** Data to examine follows **

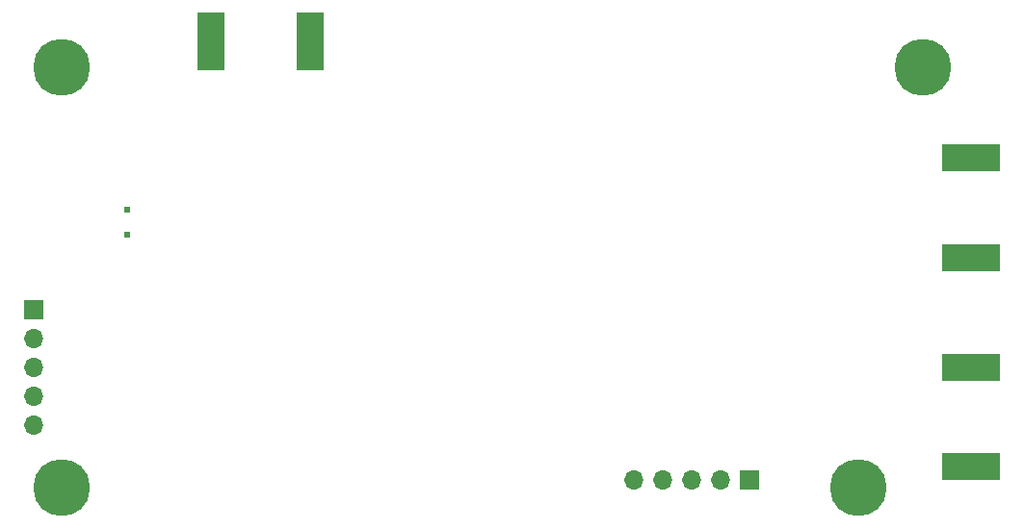
<source format=gbs>
%TF.GenerationSoftware,KiCad,Pcbnew,7.0.10*%
%TF.CreationDate,2024-02-25T20:26:58-06:00*%
%TF.ProjectId,Radar2_ExtFilter,52616461-7232-45f4-9578-7446696c7465,rev?*%
%TF.SameCoordinates,Original*%
%TF.FileFunction,Soldermask,Bot*%
%TF.FilePolarity,Negative*%
%FSLAX46Y46*%
G04 Gerber Fmt 4.6, Leading zero omitted, Abs format (unit mm)*
G04 Created by KiCad (PCBNEW 7.0.10) date 2024-02-25 20:26:58*
%MOMM*%
%LPD*%
G01*
G04 APERTURE LIST*
%ADD10R,5.080000X2.420000*%
%ADD11C,5.000000*%
%ADD12R,2.420000X5.080000*%
%ADD13C,0.610000*%
%ADD14R,1.700000X1.700000*%
%ADD15O,1.700000X1.700000*%
G04 APERTURE END LIST*
D10*
%TO.C,J2*%
X184930000Y-82130000D03*
X184930000Y-73370000D03*
%TD*%
D11*
%TO.C,H4*%
X175000000Y-84000000D03*
%TD*%
D12*
%TO.C,J1*%
X126880000Y-44700000D03*
X118120000Y-44700000D03*
%TD*%
D11*
%TO.C,H3*%
X105000000Y-84000000D03*
%TD*%
D13*
%TO.C,FL1*%
X110750000Y-61735000D03*
X110750000Y-59525000D03*
%TD*%
D10*
%TO.C,J5*%
X184930000Y-63710000D03*
X184930000Y-54950000D03*
%TD*%
D11*
%TO.C,H2*%
X180700000Y-47000000D03*
%TD*%
D14*
%TO.C,J4*%
X165443464Y-83300000D03*
D15*
X162903464Y-83300000D03*
X160363464Y-83300000D03*
X157823464Y-83300000D03*
X155283464Y-83300000D03*
%TD*%
D14*
%TO.C,J3*%
X102570000Y-68340000D03*
D15*
X102570000Y-70880000D03*
X102570000Y-73420000D03*
X102570000Y-75960000D03*
X102570000Y-78500000D03*
%TD*%
D11*
%TO.C,H1*%
X105000000Y-47000000D03*
%TD*%
M02*

</source>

** End of Data to examine **

Required action: Nothing but the lines from the one holding "X118120000Y-44700000D03*" through the end of the listing above should appear, each exactly as given.

Answer space:
X118120000Y-44700000D03*
%TD*%
D11*
%TO.C,H3*%
X105000000Y-84000000D03*
%TD*%
D13*
%TO.C,FL1*%
X110750000Y-61735000D03*
X110750000Y-59525000D03*
%TD*%
D10*
%TO.C,J5*%
X184930000Y-63710000D03*
X184930000Y-54950000D03*
%TD*%
D11*
%TO.C,H2*%
X180700000Y-47000000D03*
%TD*%
D14*
%TO.C,J4*%
X165443464Y-83300000D03*
D15*
X162903464Y-83300000D03*
X160363464Y-83300000D03*
X157823464Y-83300000D03*
X155283464Y-83300000D03*
%TD*%
D14*
%TO.C,J3*%
X102570000Y-68340000D03*
D15*
X102570000Y-70880000D03*
X102570000Y-73420000D03*
X102570000Y-75960000D03*
X102570000Y-78500000D03*
%TD*%
D11*
%TO.C,H1*%
X105000000Y-47000000D03*
%TD*%
M02*

</source>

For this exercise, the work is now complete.